◆ **REQUIREMENT**:
Copy out the text on FC Dinamo București's 1973–74 season verbatim, from "The 1973–74 season" up to and including "Heredia and Ayala.".
***** QUOTED PASSAGE *****
The 1973–74 season was FC Dinamo București's 25th season in Divizia A. The competition with Universitatea Craiova for the title repeated, but this time the Craiova side won the championship by one point. In this season, Dinamo brought Dudu Georgescu from CSM Reşiţa the player that will become the best scorer in history for Dinamo. In the European Cup, they surpass Northern Ireland's Crusaders Belfast (The 11–0 home game against Northern Ireland's team is still the biggest margin of victory in the history of the European Cup), but fail against Atlético Madrid (0–2 and 2–2), the team of Capon, Irueta, Heredia and Ayala.

Results

European Cup 

First round

Dinamo București won 12-0 on aggregate

Second round

Atlético Madrid won 4-2 on aggregate

Squad 

Goalkeepers: Iosif Cavai, Mircea Constantinescu.
***** DATA ENTRIES *****
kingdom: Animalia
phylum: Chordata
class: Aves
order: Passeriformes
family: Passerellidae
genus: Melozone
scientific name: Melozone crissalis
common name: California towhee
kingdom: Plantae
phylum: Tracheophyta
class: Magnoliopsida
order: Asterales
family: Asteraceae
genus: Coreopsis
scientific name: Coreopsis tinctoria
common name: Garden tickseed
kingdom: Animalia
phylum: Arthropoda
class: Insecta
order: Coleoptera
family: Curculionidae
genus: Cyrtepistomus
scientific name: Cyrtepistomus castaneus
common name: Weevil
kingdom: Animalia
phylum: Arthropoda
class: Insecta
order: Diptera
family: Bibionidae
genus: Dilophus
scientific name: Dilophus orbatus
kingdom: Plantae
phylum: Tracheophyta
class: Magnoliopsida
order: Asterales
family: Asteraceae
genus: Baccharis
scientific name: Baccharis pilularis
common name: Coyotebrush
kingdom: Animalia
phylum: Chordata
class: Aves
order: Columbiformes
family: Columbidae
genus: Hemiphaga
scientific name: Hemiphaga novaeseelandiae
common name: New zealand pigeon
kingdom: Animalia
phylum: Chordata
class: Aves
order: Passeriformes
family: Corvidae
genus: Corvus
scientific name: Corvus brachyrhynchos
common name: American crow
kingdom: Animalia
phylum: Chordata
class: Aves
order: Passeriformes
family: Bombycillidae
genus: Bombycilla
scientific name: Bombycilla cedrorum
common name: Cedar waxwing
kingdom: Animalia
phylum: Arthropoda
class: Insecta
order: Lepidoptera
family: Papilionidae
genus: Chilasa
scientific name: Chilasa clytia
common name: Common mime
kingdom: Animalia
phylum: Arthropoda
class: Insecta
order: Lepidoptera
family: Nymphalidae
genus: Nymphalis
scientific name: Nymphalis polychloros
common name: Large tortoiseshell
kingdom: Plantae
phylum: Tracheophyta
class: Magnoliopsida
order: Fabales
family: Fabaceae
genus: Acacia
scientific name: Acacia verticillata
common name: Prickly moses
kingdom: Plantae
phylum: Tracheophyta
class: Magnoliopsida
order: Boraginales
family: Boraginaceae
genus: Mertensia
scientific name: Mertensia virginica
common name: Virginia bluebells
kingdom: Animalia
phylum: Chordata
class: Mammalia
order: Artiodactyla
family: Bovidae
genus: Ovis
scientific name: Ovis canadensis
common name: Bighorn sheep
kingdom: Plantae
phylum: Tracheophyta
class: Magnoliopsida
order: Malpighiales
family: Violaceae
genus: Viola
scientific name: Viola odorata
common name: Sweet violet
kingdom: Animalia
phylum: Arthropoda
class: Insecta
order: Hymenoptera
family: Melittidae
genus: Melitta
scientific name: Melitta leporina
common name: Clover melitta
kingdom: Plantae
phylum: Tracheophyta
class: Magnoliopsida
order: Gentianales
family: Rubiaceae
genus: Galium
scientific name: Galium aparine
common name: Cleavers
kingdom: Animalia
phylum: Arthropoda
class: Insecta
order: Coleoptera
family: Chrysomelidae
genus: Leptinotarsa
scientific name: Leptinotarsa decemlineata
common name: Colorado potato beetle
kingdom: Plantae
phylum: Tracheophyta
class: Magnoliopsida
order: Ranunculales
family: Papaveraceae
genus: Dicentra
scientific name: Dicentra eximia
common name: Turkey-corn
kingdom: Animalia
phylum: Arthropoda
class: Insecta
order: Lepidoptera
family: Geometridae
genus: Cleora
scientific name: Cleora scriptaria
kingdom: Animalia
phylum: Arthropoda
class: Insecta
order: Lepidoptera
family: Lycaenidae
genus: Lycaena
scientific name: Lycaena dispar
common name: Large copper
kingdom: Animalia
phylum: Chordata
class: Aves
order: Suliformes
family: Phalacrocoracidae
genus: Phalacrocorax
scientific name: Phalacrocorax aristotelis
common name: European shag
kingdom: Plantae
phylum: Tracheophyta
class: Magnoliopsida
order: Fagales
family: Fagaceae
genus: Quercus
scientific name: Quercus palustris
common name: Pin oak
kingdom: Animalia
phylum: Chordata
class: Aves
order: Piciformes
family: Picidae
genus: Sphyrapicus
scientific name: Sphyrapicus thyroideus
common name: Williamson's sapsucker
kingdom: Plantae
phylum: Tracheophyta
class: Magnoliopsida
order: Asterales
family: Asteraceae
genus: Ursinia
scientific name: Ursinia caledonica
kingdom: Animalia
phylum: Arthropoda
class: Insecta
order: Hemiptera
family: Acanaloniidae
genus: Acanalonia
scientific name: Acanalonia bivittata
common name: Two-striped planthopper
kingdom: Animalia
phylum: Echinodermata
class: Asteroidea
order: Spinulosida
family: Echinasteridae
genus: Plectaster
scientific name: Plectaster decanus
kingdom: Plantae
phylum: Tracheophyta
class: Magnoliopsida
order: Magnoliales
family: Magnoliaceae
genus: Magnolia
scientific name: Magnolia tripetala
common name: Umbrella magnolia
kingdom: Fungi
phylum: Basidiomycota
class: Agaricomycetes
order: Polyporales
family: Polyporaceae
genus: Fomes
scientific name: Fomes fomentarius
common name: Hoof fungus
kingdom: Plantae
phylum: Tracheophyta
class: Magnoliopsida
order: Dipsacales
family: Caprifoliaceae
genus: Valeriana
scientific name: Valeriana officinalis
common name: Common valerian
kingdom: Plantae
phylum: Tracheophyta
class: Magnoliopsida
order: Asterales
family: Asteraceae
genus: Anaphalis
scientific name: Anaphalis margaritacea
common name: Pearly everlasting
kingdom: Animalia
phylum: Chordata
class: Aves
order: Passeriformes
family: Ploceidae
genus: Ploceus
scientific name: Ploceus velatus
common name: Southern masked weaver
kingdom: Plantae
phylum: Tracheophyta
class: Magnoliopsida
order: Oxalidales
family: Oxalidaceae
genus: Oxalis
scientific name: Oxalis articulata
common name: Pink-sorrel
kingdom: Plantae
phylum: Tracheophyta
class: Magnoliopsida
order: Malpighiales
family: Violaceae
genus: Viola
*****
◆ **RESULT OF THIS EXERCISE**:
The 1973–74 season was FC Dinamo București's 25th season in Divizia A. The competition with Universitatea Craiova for the title repeated, but this time the Craiova side won the championship by one point. In this season, Dinamo brought Dudu Georgescu from CSM Reşiţa the player that will become the best scorer in history for Dinamo. In the European Cup, they surpass Northern Ireland's Crusaders Belfast (The 11–0 home game against Northern Ireland's team is still the biggest margin of victory in the history of the European Cup), but fail against Atlético Madrid (0–2 and 2–2), the team of Capon, Irueta, Heredia and Ayala.